[GIVEN RECORDS]

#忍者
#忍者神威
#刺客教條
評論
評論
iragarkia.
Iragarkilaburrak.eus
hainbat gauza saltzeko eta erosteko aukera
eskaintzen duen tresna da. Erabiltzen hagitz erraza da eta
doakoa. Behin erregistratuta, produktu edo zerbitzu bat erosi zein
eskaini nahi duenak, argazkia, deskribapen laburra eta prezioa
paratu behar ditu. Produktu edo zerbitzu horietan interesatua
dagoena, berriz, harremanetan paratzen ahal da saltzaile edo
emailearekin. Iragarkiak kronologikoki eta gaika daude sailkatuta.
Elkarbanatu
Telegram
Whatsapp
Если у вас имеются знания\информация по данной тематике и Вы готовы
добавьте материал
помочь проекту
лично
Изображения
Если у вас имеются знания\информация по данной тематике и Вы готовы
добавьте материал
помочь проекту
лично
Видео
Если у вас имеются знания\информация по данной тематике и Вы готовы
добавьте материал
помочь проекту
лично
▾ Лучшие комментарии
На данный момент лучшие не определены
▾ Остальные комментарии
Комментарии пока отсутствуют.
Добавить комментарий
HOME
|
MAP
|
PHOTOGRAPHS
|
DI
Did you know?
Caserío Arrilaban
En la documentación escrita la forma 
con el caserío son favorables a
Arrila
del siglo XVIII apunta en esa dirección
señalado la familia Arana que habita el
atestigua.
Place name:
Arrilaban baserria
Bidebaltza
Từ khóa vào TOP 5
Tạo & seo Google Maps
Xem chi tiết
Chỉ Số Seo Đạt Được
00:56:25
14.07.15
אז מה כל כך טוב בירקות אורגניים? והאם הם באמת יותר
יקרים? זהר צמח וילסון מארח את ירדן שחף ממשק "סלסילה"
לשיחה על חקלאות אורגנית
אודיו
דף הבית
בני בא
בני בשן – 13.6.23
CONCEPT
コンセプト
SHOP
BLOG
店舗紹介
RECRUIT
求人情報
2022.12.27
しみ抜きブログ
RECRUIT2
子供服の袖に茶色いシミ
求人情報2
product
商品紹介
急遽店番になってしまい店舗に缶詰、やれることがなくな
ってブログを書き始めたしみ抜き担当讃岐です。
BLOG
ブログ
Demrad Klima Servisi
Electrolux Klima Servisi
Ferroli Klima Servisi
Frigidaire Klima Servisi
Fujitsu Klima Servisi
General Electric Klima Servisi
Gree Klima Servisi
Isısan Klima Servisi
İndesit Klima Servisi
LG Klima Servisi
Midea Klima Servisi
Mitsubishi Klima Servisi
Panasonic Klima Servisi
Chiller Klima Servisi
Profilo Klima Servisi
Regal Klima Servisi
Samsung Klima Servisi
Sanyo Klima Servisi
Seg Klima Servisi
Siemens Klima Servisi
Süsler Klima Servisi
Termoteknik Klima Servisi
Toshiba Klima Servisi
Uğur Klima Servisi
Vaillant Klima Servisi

[/GIVEN RECORDS]

== REQUIRED ACTION ==
Copy the records line for line, from the first line through the line that contains "Siemens Klima Servisi", including that line.

== SOLVED PROBLEM ==
#忍者
#忍者神威
#刺客教條
評論
評論
iragarkia.
Iragarkilaburrak.eus
hainbat gauza saltzeko eta erosteko aukera
eskaintzen duen tresna da. Erabiltzen hagitz erraza da eta
doakoa. Behin erregistratuta, produktu edo zerbitzu bat erosi zein
eskaini nahi duenak, argazkia, deskribapen laburra eta prezioa
paratu behar ditu. Produktu edo zerbitzu horietan interesatua
dagoena, berriz, harremanetan paratzen ahal da saltzaile edo
emailearekin. Iragarkiak kronologikoki eta gaika daude sailkatuta.
Elkarbanatu
Telegram
Whatsapp
Если у вас имеются знания\информация по данной тематике и Вы готовы
добавьте материал
помочь проекту
лично
Изображения
Если у вас имеются знания\информация по данной тематике и Вы готовы
добавьте материал
помочь проекту
лично
Видео
Если у вас имеются знания\информация по данной тематике и Вы готовы
добавьте материал
помочь проекту
лично
▾ Лучшие комментарии
На данный момент лучшие не определены
▾ Остальные комментарии
Комментарии пока отсутствуют.
Добавить комментарий
HOME
|
MAP
|
PHOTOGRAPHS
|
DI
Did you know?
Caserío Arrilaban
En la documentación escrita la forma 
con el caserío son favorables a
Arrila
del siglo XVIII apunta en esa dirección
señalado la familia Arana que habita el
atestigua.
Place name:
Arrilaban baserria
Bidebaltza
Từ khóa vào TOP 5
Tạo & seo Google Maps
Xem chi tiết
Chỉ Số Seo Đạt Được
00:56:25
14.07.15
אז מה כל כך טוב בירקות אורגניים? והאם הם באמת יותר
יקרים? זהר צמח וילסון מארח את ירדן שחף ממשק "סלסילה"
לשיחה על חקלאות אורגנית
אודיו
דף הבית
בני בא
בני בשן – 13.6.23
CONCEPT
コンセプト
SHOP
BLOG
店舗紹介
RECRUIT
求人情報
2022.12.27
しみ抜きブログ
RECRUIT2
子供服の袖に茶色いシミ
求人情報2
product
商品紹介
急遽店番になってしまい店舗に缶詰、やれることがなくな
ってブログを書き始めたしみ抜き担当讃岐です。
BLOG
ブログ
Demrad Klima Servisi
Electrolux Klima Servisi
Ferroli Klima Servisi
Frigidaire Klima Servisi
Fujitsu Klima Servisi
General Electric Klima Servisi
Gree Klima Servisi
Isısan Klima Servisi
İndesit Klima Servisi
LG Klima Servisi
Midea Klima Servisi
Mitsubishi Klima Servisi
Panasonic Klima Servisi
Chiller Klima Servisi
Profilo Klima Servisi
Regal Klima Servisi
Samsung Klima Servisi
Sanyo Klima Servisi
Seg Klima Servisi
Siemens Klima Servisi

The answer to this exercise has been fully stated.